As Genoa Rebuilds, Sold-Out Crowd Sees Native Son Triumph
Less than one month ago, the Italian city of Genoa endured a horrific tragedy. The iconic Ponte Morandi bridge partially collapsed following a torrential rainstorm. As vehicles fell into the Polcevera River, 43 people lost their lives.
While sports may seem inconsequential in the face of such devastation, they can serve as an important outlet for those to combat grief. Three weeks later, as the city continues to mourn and rebuild, the 15th edition of the AON Open Challenger provided a moment of inspiration.
More than 2,000 fans packed the Center Court at the Valletta Cambiaso. And it wasn't just for the final. Every day of the week, the stadium was filled to capacity for the evening matches. People flocked to the tennis centre after a long day's work to catch a glimpse of world-class ATP Challenger Tour action on display.
On Sunday, it all culminated with home hope Lorenzo Sonego's triumph. The Turin native, born just two hours north of Genoa, defeated 2013 champion Dustin Brown 6-2, 6-1 for the title. It was his second Challenger crown, having also prevailed at home in Ortisei last year.
"It has been really incredible," Sonego told ATPWorldTour.com following the final. "The public here are very warm and I really thank them for the support during the week. It is a great emotion to be surrounded by such a supportive public. The tournament is very well organized and the location incredibly beautiful.
"I was feeling very well from the very beginning of the tournament. I knew that I could have reached an important result, but today I exceeded my expectation with a perfect match against a strong opponent."
Not only did Sonego claim the title at the prestigious €127,000 event, but the 23-year-old also broke into the Top 100 of the ATP Rankings with his victory. One of two Italians to crack the Top 100 this year (also Berrettini), he ascends to a career-high No. 90 on Monday.
"To enter the Top 100 is a great emotion for me, but my main goal is to continue in my growth, without setting any limits," Sonego added. "That victory in New York gave me a big confidence and the awareness of my potential has been a great help in Genoa."
It is not the first time the AON Open Challenger has provided tennis as a source of comfort in the face of tragedy. In 2016, the tournament donated all proceeds to victims of a 6.2 magnitude earthquake that struck central Italy.

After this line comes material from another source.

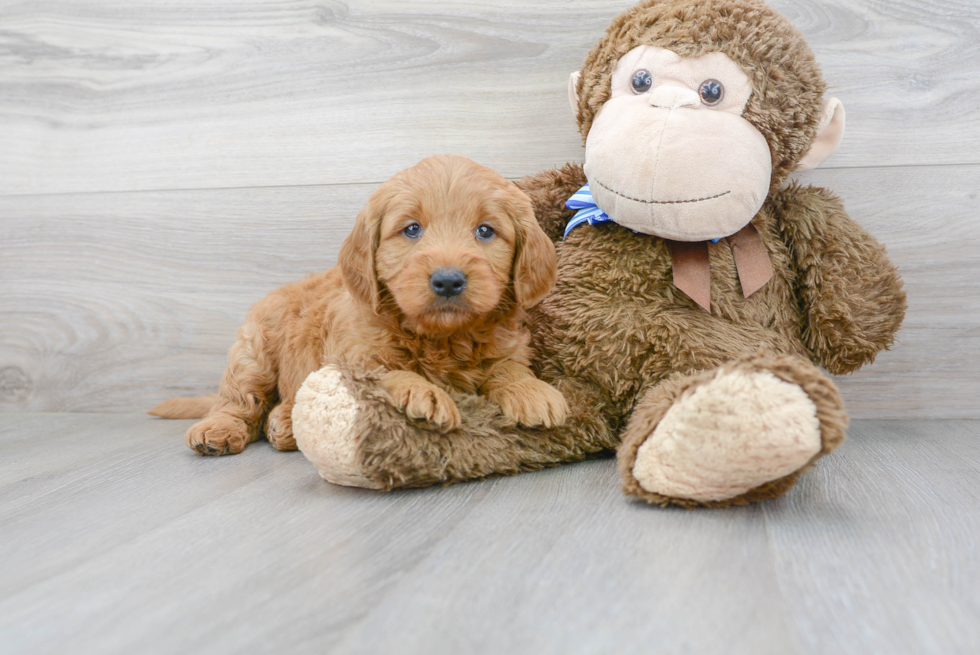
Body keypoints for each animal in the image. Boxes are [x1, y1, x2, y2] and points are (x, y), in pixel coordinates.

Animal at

"The organizing committee of the Aon Open Challenger, endorsed by all the public institutions, has offered its support to the city," the tournament announced in an official statement earlier in the week. "We have shown that we, as a city, are strong and that we won't be stopped by such a tragedy. The bridge collapse has terribly affected our city, but everybody is reacting strongly: both common people and companies in the city have organised many initiatives to support the families and the displaced people."